= Duoda Women's Research Centre =

The Duoda Women's Research Centre is an interdisciplinary research center internationally recognized for research, teaching and publications.

The center is on located at Edifici Florensa, a building in the Campus Diagonal Sur of the University of Barcelona.

== History ==
The name Duoda was taken from a ninth-century Barcelona countess, Dhuoda, famous for the education manual Liber Manualis she wrote for her sons, who were taken from her. Duoda began as a Centre for Historical Research on Women in 1982, founded by women lecturers and students at the university who wanted to have a women's space within it.

In 1991 it took on the name of Duoda and over time evolved from its historical focus to one encompassing an interdisciplinary scope. It started to offer an MA programme in Women's Studies in 1998 and an Online MA in the Studies of Sexual Difference in 2000. These two programmes, after the Bologna agreement, were merged into one programme that can be followed in different forms.

== Sexual differences as thought and politics ==
In Spain, Duoda has been central to the introduction of the thinking and politics of sexual differences undertaken by two important and inter-related Italian groups, the Milan Women's Bookstore Collective and Diotima, the Women's Philosophical Community at the University of Verona.
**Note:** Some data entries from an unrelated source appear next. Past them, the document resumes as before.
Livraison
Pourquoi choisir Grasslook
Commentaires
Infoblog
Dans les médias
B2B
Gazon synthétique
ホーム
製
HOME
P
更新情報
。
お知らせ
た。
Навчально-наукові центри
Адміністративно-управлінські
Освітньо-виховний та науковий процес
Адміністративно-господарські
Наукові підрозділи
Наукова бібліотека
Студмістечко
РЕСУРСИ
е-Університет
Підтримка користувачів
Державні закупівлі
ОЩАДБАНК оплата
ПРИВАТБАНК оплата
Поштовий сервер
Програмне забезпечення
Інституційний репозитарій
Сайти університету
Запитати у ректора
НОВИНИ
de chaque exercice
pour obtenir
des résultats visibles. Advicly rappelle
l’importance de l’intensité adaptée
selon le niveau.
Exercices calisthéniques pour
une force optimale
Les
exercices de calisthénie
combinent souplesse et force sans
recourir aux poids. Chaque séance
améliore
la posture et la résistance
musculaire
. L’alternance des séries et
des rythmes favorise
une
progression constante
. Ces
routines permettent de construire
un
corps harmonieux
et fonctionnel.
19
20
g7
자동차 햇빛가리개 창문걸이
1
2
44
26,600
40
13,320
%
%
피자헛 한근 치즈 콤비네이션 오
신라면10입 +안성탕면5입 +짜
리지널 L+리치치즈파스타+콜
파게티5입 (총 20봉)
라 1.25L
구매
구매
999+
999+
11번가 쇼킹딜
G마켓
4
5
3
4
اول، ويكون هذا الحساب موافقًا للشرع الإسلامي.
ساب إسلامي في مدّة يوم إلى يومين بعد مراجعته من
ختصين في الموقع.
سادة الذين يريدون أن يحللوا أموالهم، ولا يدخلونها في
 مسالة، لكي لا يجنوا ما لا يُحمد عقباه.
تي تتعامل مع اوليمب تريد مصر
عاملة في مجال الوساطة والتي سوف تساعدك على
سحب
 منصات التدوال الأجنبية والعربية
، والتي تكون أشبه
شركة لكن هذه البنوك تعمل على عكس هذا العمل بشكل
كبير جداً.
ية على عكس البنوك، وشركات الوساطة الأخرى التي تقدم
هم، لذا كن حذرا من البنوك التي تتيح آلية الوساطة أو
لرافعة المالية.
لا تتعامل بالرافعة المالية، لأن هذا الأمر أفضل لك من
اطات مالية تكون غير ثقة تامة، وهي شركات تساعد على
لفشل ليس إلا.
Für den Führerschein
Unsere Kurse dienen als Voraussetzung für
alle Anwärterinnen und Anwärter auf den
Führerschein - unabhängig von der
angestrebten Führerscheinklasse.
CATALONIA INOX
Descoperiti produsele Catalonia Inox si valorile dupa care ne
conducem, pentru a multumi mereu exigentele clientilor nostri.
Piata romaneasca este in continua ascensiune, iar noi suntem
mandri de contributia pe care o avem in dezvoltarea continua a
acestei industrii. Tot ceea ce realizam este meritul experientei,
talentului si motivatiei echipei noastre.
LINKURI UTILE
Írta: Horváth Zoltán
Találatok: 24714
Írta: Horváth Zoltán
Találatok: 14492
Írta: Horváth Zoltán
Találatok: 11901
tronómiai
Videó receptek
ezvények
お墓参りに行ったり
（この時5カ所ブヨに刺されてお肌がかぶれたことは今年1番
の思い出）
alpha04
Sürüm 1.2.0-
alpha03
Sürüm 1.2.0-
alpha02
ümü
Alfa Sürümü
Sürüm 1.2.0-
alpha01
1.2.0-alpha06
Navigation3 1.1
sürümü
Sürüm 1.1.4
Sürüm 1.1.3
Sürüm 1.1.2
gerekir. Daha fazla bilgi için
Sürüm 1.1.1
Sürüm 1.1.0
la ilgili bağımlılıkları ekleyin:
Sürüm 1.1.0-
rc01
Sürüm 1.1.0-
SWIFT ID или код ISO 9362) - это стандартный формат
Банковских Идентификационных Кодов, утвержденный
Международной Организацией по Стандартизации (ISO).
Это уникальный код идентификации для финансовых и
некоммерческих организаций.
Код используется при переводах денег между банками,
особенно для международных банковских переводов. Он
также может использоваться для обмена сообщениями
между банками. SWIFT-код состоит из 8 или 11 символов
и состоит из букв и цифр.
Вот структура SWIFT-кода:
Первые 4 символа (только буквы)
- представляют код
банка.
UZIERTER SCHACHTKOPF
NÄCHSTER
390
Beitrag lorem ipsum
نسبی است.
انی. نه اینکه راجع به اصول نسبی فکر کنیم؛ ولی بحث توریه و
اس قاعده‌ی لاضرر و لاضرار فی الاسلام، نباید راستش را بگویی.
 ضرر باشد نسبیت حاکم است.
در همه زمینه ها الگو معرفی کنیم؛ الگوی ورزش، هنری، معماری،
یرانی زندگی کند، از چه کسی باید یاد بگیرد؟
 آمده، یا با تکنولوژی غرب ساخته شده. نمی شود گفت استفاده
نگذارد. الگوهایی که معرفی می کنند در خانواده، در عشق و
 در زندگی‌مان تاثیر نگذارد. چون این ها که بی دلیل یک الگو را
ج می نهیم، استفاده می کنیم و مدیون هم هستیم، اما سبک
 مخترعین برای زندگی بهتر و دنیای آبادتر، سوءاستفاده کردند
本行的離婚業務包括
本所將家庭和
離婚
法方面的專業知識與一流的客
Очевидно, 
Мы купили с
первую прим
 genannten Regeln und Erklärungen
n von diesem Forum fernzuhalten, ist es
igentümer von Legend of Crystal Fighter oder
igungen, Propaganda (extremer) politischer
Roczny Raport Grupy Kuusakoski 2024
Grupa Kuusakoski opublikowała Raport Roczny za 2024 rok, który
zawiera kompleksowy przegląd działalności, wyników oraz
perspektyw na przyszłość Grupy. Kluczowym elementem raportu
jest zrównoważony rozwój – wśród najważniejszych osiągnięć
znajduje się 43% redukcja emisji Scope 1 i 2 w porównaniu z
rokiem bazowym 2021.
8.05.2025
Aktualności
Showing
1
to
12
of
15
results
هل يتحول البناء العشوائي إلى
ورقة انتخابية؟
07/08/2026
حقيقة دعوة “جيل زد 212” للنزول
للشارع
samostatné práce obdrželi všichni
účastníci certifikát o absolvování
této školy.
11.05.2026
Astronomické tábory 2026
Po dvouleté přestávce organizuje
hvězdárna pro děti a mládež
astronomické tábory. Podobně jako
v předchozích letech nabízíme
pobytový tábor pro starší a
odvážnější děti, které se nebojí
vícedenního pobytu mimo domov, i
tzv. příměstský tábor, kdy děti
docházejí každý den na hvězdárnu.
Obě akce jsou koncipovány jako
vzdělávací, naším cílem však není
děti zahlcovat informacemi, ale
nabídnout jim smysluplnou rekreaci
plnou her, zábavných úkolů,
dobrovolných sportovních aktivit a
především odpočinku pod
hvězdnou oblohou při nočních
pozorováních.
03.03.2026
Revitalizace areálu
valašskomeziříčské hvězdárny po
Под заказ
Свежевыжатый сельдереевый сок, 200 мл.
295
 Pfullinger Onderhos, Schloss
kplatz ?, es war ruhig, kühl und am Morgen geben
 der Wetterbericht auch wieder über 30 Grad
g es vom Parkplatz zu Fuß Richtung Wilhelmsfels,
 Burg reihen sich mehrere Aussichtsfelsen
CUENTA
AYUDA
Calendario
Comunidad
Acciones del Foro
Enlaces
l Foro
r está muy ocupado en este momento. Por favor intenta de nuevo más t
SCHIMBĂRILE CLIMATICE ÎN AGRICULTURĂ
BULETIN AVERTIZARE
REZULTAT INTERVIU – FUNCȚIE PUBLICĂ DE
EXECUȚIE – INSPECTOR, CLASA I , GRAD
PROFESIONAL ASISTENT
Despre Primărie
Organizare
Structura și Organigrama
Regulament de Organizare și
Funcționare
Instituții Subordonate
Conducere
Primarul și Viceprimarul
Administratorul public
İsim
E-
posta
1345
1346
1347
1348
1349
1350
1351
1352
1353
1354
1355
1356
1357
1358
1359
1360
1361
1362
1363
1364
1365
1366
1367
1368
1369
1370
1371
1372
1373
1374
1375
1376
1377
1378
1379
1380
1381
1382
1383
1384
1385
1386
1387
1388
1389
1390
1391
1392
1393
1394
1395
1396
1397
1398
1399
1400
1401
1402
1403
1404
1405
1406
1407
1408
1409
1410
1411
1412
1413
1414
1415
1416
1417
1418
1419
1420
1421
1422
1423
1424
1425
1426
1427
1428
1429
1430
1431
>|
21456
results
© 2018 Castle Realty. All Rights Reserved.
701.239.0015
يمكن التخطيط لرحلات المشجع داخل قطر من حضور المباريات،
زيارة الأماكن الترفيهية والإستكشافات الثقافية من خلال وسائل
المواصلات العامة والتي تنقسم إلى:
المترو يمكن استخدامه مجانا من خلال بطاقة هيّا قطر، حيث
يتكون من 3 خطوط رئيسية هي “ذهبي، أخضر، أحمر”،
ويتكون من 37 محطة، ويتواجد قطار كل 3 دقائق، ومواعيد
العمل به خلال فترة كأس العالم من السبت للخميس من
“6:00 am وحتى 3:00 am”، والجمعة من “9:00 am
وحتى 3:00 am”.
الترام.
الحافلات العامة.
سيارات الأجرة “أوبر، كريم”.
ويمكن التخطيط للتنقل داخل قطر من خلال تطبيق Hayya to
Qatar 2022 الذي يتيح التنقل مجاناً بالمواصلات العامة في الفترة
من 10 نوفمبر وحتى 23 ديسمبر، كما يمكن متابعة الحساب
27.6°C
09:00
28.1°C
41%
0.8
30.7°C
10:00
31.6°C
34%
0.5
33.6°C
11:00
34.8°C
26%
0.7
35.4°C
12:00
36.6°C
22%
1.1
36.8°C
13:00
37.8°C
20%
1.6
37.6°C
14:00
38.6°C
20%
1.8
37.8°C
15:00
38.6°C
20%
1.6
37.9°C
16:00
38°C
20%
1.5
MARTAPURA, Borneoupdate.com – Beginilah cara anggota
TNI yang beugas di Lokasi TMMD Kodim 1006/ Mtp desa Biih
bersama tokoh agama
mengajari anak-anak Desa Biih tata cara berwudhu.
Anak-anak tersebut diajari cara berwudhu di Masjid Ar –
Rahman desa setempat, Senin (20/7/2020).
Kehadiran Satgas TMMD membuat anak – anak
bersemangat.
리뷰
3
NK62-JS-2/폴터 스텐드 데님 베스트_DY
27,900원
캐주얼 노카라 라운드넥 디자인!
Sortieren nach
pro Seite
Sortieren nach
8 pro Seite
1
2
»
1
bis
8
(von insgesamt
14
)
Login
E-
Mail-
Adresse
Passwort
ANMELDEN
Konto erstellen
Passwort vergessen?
The work and evolution of these two groups was explained in their book, No credere di avere dei diriti, translated into English as,

The thinking and politics of sexual differences emerged in the late 1960s - in part triggered by Luce Irigaray. Her thesis, Speculum, posed a critique of western cultural and philosophical structures and beliefs. She proposed moving beyond equality towards wider freedoms.

The Italian groups and Duoda are committed to exploring politics rooted in sexual differences. They have worked on topics such as affidamento, the politics of desire, female authority (as opposed to power), and the politics of setting out from the self.

Lisa Muraro authored The Symbolic Order of the Mother. It emphasizes the relationships between women, on giving them significance and on language. It is grounded in the need to think through sexual differences. It enabled a different kind of perception of politics to develop among those who find sense in it.

== Virtual library ==
Duoda recently created a virtual library, to hold texts and documents in various languages. Currently the texts are available in Spanish and Catalan.